Oh hey, friend from school. Talking to someone is exactly what I need, being all sweaty from climbing hills, being late and stressed to dentist appointments, and carrying groceries on my back. Oh, you were just at the genital clinic, how nice. Yeah, good on you for getting yourself checked. (Author’s note: this is a huge abbreviation and simplification of what actually happened, and what our time together contained, but out of comedic interest I’m cherry picking a single quotable thing that happened and I’m leaving out the rest of the actually private stuff)
10:00
Bus leaves. I suddenly remember the extra layer of clothing I took on to keep myself warm at 07:00 to protect myself from the early morning cold. It’s not early morning anymore, it’s not that cold, and I’m carrying heavy shit.
10:17
At the top of the hill. Time to walk down. Have a nice chat about learning and lessons to learn from the Finnish school system.
10:37
Back at my dorms. Time to take that shower I postponed, shave, get fresh, put on some clean clothes, and have a piece of candy since my teeth were better than they were.
11:32
All done. Hey nice, lunch just opened, and I’m feeling fresh as pie.
What happens next?
Tim
The thing about making such a mess is that the god damn sticky beanbag beans get everywhere. I could clean up 99% of them easily, but the remaining 1% is going to take a fucking cultural revolution to clean up. I know that in 7 years I’m probably going to find one of those damn beans inside my shower head or something, and ill have to clean that single one up. It will never end. Its like glitter, but beanier.

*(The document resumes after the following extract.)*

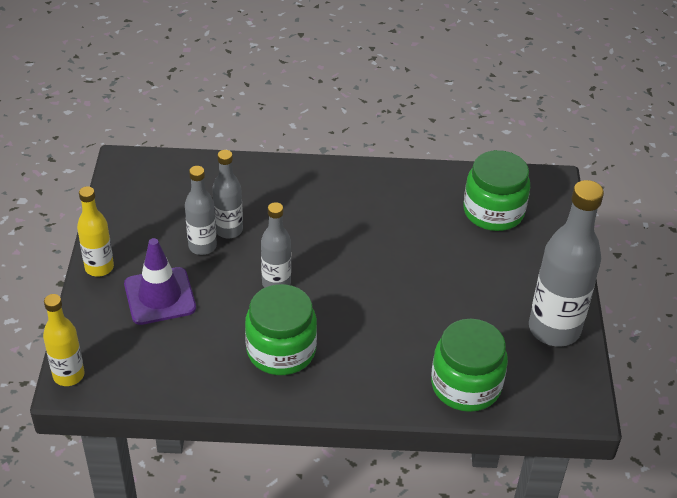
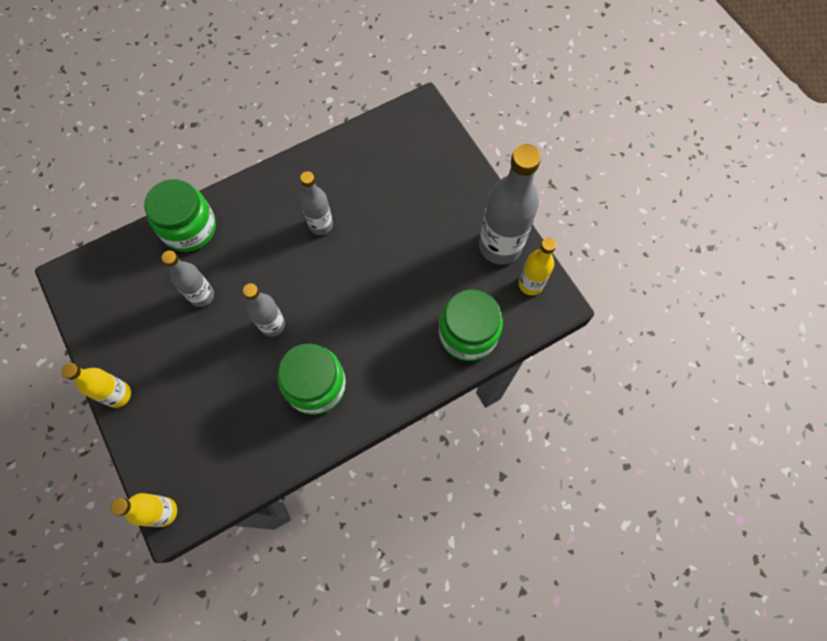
camera: 30 degrees left, 25 degrees up
(160, 296) = (187, 392): purple traffic cone -> none
(202, 246) = (190, 324): grey bottle -> grey bottle (321, 225)
(493, 211) = (396, 161): green jar -> green jar (189, 228)
(564, 377) = (530, 284): none -> yellow bottle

My mistake was that I didn’t watch a YouTube video on how to pour beans correctly.
That’s why I…
Spilled the beans.
Thor:
I’m reminded that my dentist appointment took less than 15 minutes and that I spent more time standing around waiting on buses than actually spending time on them. There’s more to my day to analyze, in fact there’s going to be more to analyze as it isn’t over yet, but this was the entertaining part that was relevant to the story-sharing aspect of this post. The other stuff is more related to positively and social relations and emotional outlets in the form of a hidden little nugget of text that you won’t get to see for probably over a year.
These adventures are hard for me. They’re demanding on my social everything, and I’m reminded exactly why I feel so good living at a school at that’s pretty walled-off from most of society, set at the bottom of a hill that has some absolutely gorgeous views out over some northern landscapes. It’s a place where I am proud to house my heart, my home, and my family.
I wish you a really good day, and a good two weeks.